Work instruction:
The copy should hold exactly the lines below from the one that contains "Gemaakt van 100% Arabica" through the one that contains "PASADO/CCXCIX" and nothing else, so no pictures.

□ □ □ □ □ □ □

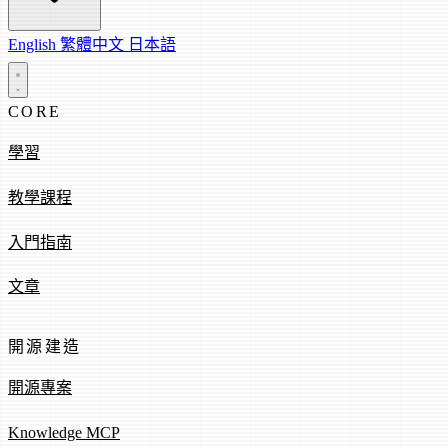
English
繁體中文
日本語
CORE
學習
教學課程
入門指南
文章
開源建造
開源專案
Knowledge MCP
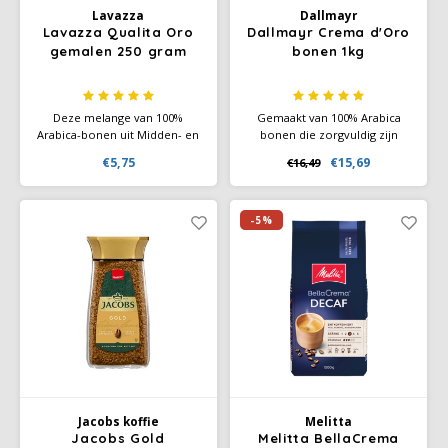
Lavazza
Dallmayr
Lavazza Qualita Oro
Dallmayr Crema d'Oro
gemalen 250 gram
bonen 1kg
Deze melange van 100%
Gemaakt van 100% Arabica
Arabica-bonen uit Midden- en
bonen die zorgvuldig zijn
Zuid-Amerika biedt een
gebrand. Door een mild
€5,75
€15,69
€16,49
verfijnde koffie-ervaring met
branding proces geeft het een
zoete, fruitige en bloemige
zachte en lichte crèmelaag.
tonen. De medium branding
Geschikt voor elk moment
zorgt voor een zachte textuur
van de dag. Geschikt voor
-5%
en een rijke aromatische
volautomaten.
smaak die liefhebbers
wereldwijd waarderen
Jacobs koffie
Melitta
Jacobs Gold
Melitta BellaCrema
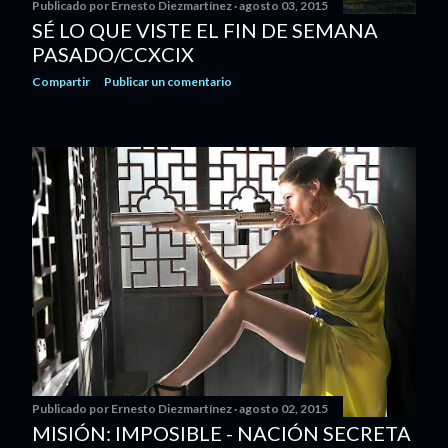
Publicado por
Ernesto Diezmartínez
agosto 03, 2015
SÉ LO QUE VISTE EL FIN DE SEMANA
PASADO/CCXCIX
Compartir
Publicar un comentario
Publicado por
Ernesto Diezmartínez
agosto 02, 2015
MISIÓN: IMPOSIBLE - NACIÓN SECRETA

□ □ □ □ □ □ □

Response to the exercise:
Gemaakt van 100% Arabica
Arabica-bonen uit Midden- en
bonen die zorgvuldig zijn
Zuid-Amerika biedt een
gebrand. Door een mild
€5,75
€15,69
€16,49
verfijnde koffie-ervaring met
branding proces geeft het een
zoete, fruitige en bloemige
zachte en lichte crèmelaag.
tonen. De medium branding
Geschikt voor elk moment
zorgt voor een zachte textuur
van de dag. Geschikt voor
-5%
en een rijke aromatische
volautomaten.
smaak die liefhebbers
wereldwijd waarderen
Jacobs koffie
Melitta
Jacobs Gold
Melitta BellaCrema
Publicado por
Ernesto Diezmartínez
agosto 03, 2015
SÉ LO QUE VISTE EL FIN DE SEMANA
PASADO/CCXCIX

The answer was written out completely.